El consejero de Movilidad de la Junta, José Luis Sanz Merino, visitó las obras de mejora de la travesía de Ambasmestas a Vega de Valcarce y Ruitelán, en el Camino de Santiago.

Una intervención que se enmarca en el llamado plan de de humanización de aquellos viales de la comunidad por los que pasan muchos peatones, en este caso muchos peregrinos. Está satisfecho por el resultado, por su rigor estético y porque terminará antes de final de año, que era el plazo establecido.
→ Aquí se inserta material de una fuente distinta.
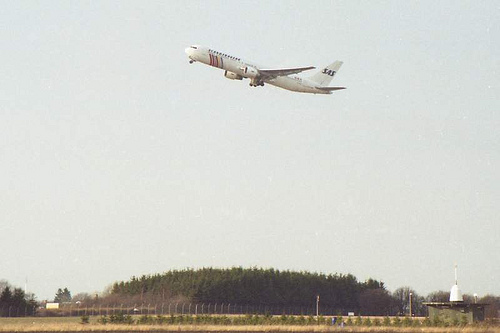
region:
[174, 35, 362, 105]
airplane in the sky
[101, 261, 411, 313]
trees under the airplane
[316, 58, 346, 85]
it says SAS on the airplane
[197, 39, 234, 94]
there are red and blue stripes on the airplane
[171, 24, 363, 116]
the airplane is white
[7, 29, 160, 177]
no clouds in the sky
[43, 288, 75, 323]
small building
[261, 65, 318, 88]
airplane has a big wing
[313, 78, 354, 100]
the airplane has a small wing in the back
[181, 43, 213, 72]
the airplane has the wheel out in front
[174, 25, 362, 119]
A large airplane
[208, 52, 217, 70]
Red stripes on an airplane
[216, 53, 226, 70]
A blue stripe on an airplane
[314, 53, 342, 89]
Numbers on the tail of airplane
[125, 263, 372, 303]
A group of green trees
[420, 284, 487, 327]
An outside building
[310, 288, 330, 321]
A street light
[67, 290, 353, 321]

El consejero calificaba a Vega como un lugar “recóndito”.

Y se oía de fondo el maullido de un gato que se coló en la casa consistorial de Vega de Valcarce, provocando la anécdota en la intervención del consejero. El animal se quedó en la estancia al calor de un radiador y no hubo nadie capaz de sacarlo de allí.

Y acompañó a la comitiva de la Junta de Castilla y León, la alcaldesa de Vega de Valcarce, Alba Rodríguez, agradecida por la inversión pero advirtiendo que no agrada del todo a los vecinos.
La alcaldesa de Vega aprovechaba para plantear otras necesidades de su municipio, para la mejora de calzadas en los accesos a los pueblos.